A look at the chart depicting U.S. Net Import Reliance — or the “Blue Wall of Dependency,” as we have dubbed it based o the many blue bars showing 100% import dependence, reveals that we are still 100% import dependent for 17 of the metals and minerals included in the USGS report, unchanged from the previous year. However, the number marks a stark contrast to our import reliance for metals and minerals in 1984, when we were 100% import reliant for just 11 commodities.
The number of metals and minerals for which we are 50% or more than 50% import dependent is unchanged over last year — the report pegs it at 47.
Of note, while we had seen a drop in dependency for foreign supply of lithium (down to >25%) last year, that number has gone up again to >50%. This is particularly relevant as lithium is one of the key components of green energy technology, the importance of which is only set to grow under the new Biden Administration.
China continues to be the elephant in the data room, and is listed 24 times as one of the major import sources of metals and minerals for which our net import reliance is 50% or greater. That is down by one, however that change is owed only to the fact that garnet has slightly dropped in import reliance (to 48%, and not to a diversification of sources away from China.
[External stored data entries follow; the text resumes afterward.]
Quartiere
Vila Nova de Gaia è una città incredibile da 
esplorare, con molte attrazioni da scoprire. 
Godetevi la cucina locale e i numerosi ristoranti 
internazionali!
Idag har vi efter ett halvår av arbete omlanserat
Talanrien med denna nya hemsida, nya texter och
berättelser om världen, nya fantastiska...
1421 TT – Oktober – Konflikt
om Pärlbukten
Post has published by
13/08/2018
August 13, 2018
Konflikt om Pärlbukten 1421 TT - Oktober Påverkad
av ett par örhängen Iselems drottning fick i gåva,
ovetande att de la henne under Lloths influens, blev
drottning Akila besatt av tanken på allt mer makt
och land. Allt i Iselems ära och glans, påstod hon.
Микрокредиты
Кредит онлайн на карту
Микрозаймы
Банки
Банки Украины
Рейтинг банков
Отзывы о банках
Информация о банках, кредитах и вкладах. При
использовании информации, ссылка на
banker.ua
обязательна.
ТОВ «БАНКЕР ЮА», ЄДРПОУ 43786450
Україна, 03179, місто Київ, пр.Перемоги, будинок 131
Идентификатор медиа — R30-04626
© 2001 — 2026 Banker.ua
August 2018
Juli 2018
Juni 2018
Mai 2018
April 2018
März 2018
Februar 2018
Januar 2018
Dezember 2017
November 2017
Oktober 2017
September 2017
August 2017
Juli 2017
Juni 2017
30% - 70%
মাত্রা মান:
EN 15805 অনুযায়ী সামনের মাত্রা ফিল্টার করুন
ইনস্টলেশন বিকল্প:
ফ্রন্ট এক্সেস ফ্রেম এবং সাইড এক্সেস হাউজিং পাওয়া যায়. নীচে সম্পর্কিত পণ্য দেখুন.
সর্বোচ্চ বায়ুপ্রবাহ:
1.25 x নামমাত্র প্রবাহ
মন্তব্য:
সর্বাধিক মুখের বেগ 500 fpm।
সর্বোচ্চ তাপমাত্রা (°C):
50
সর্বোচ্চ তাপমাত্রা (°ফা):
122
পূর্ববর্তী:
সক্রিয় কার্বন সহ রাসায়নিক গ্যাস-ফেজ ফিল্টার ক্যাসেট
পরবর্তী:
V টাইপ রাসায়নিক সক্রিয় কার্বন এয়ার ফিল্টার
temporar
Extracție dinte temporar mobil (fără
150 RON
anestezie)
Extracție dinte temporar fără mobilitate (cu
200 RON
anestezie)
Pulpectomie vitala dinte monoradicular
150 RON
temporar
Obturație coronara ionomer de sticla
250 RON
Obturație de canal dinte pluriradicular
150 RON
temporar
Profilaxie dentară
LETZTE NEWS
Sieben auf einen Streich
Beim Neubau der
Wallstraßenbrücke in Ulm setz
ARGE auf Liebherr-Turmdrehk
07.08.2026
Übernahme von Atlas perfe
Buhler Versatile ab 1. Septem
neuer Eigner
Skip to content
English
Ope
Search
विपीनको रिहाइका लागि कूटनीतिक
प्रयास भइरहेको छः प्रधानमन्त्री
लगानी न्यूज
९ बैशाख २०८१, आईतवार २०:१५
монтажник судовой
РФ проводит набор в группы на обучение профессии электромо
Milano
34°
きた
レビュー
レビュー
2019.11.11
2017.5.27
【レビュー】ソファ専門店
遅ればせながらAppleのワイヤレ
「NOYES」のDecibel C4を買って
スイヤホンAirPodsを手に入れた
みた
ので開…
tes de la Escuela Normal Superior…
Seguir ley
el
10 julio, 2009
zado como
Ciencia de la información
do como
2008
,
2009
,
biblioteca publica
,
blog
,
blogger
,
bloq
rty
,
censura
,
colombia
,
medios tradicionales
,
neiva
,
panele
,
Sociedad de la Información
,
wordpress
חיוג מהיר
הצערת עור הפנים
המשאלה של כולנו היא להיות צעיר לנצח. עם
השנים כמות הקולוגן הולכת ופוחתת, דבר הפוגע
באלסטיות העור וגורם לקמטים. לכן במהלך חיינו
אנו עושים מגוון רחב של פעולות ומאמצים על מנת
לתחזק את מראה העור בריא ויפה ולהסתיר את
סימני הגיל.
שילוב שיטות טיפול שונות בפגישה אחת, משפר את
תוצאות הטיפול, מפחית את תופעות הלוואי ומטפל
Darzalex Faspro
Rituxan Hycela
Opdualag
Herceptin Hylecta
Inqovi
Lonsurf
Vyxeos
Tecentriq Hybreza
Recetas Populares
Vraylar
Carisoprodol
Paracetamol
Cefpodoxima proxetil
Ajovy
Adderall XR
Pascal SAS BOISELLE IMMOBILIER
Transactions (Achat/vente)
This may change going forward, as 2020 has underscored the urgency of strengthening our domestic supply chains, and has yielded some important progress with regards to policies aimed at reducing our over-reliance on foreign, and especially Chinese metals and minerals. Executive Order 13953 declaring a critical minerals national security emergency, several key provisions of which were later codified in the Energy Act of 2020, as well as parts of the National Defense Authorization Act come to mind here.
However, meaningful change takes time, and whether we will see significant changes in the numbers on our favorite chart going forward, will depend largely on the extent to which stakeholders will act on these provisions and implement policies that bring us closer to an all-of-the-above approach on critical minerals.